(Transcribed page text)
-=-=-
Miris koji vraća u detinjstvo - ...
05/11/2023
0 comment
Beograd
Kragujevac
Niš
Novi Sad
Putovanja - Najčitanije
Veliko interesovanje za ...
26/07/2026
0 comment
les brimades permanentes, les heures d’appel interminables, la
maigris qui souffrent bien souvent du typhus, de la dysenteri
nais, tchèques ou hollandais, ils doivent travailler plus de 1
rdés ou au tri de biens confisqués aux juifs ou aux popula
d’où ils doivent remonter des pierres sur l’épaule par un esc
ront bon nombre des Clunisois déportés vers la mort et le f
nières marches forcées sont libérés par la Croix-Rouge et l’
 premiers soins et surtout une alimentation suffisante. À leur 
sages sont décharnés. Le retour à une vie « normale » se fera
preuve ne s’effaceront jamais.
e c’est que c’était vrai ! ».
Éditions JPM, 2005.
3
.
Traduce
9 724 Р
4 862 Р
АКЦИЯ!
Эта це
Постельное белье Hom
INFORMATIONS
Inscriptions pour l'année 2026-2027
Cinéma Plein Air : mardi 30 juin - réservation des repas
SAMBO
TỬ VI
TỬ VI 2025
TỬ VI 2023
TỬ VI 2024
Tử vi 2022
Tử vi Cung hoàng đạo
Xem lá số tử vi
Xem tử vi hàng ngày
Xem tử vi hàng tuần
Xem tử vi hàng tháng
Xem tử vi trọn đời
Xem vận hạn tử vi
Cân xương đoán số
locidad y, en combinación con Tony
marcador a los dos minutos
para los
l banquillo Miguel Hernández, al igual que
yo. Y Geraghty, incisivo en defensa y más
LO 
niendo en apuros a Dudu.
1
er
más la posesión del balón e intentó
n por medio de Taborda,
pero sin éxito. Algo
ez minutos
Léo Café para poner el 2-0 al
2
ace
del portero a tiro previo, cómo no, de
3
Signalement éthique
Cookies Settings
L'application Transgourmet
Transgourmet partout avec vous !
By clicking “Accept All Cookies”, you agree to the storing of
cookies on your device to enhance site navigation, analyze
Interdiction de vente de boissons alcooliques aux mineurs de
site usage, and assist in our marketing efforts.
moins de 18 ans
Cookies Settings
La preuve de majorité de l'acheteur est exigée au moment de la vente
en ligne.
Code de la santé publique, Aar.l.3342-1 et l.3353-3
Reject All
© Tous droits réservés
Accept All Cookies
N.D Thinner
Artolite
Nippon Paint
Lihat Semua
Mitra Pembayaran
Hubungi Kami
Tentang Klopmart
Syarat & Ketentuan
-=-=-
▶ **ACTIVITY**: Please replace "Cookies Settings" with "Cookie Preferences" everywhere in the items above, and write all of them out again with nothing else changed.

▶ **ANSWER TO THE PROBLEM**:
Miris koji vraća u detinjstvo - ...
05/11/2023
0 comment
Beograd
Kragujevac
Niš
Novi Sad
Putovanja - Najčitanije
Veliko interesovanje za ...
26/07/2026
0 comment
les brimades permanentes, les heures d’appel interminables, la
maigris qui souffrent bien souvent du typhus, de la dysenteri
nais, tchèques ou hollandais, ils doivent travailler plus de 1
rdés ou au tri de biens confisqués aux juifs ou aux popula
d’où ils doivent remonter des pierres sur l’épaule par un esc
ront bon nombre des Clunisois déportés vers la mort et le f
nières marches forcées sont libérés par la Croix-Rouge et l’
 premiers soins et surtout une alimentation suffisante. À leur 
sages sont décharnés. Le retour à une vie « normale » se fera
preuve ne s’effaceront jamais.
e c’est que c’était vrai ! ».
Éditions JPM, 2005.
3
.
Traduce
9 724 Р
4 862 Р
АКЦИЯ!
Эта це
Постельное белье Hom
INFORMATIONS
Inscriptions pour l'année 2026-2027
Cinéma Plein Air : mardi 30 juin - réservation des repas
SAMBO
TỬ VI
TỬ VI 2025
TỬ VI 2023
TỬ VI 2024
Tử vi 2022
Tử vi Cung hoàng đạo
Xem lá số tử vi
Xem tử vi hàng ngày
Xem tử vi hàng tuần
Xem tử vi hàng tháng
Xem tử vi trọn đời
Xem vận hạn tử vi
Cân xương đoán số
locidad y, en combinación con Tony
marcador a los dos minutos
para los
l banquillo Miguel Hernández, al igual que
yo. Y Geraghty, incisivo en defensa y más
LO 
niendo en apuros a Dudu.
1
er
más la posesión del balón e intentó
n por medio de Taborda,
pero sin éxito. Algo
ez minutos
Léo Café para poner el 2-0 al
2
ace
del portero a tiro previo, cómo no, de
3
Signalement éthique
Cookie Preferences
L'application Transgourmet
Transgourmet partout avec vous !
By clicking “Accept All Cookies”, you agree to the storing of
cookies on your device to enhance site navigation, analyze
Interdiction de vente de boissons alcooliques aux mineurs de
site usage, and assist in our marketing efforts.
moins de 18 ans
Cookie Preferences
La preuve de majorité de l'acheteur est exigée au moment de la vente
en ligne.
Code de la santé publique, Aar.l.3342-1 et l.3353-3
Reject All
© Tous droits réservés
Accept All Cookies
N.D Thinner
Artolite
Nippon Paint
Lihat Semua
Mitra Pembayaran
Hubungi Kami
Tentang Klopmart
Syarat & Ketentuan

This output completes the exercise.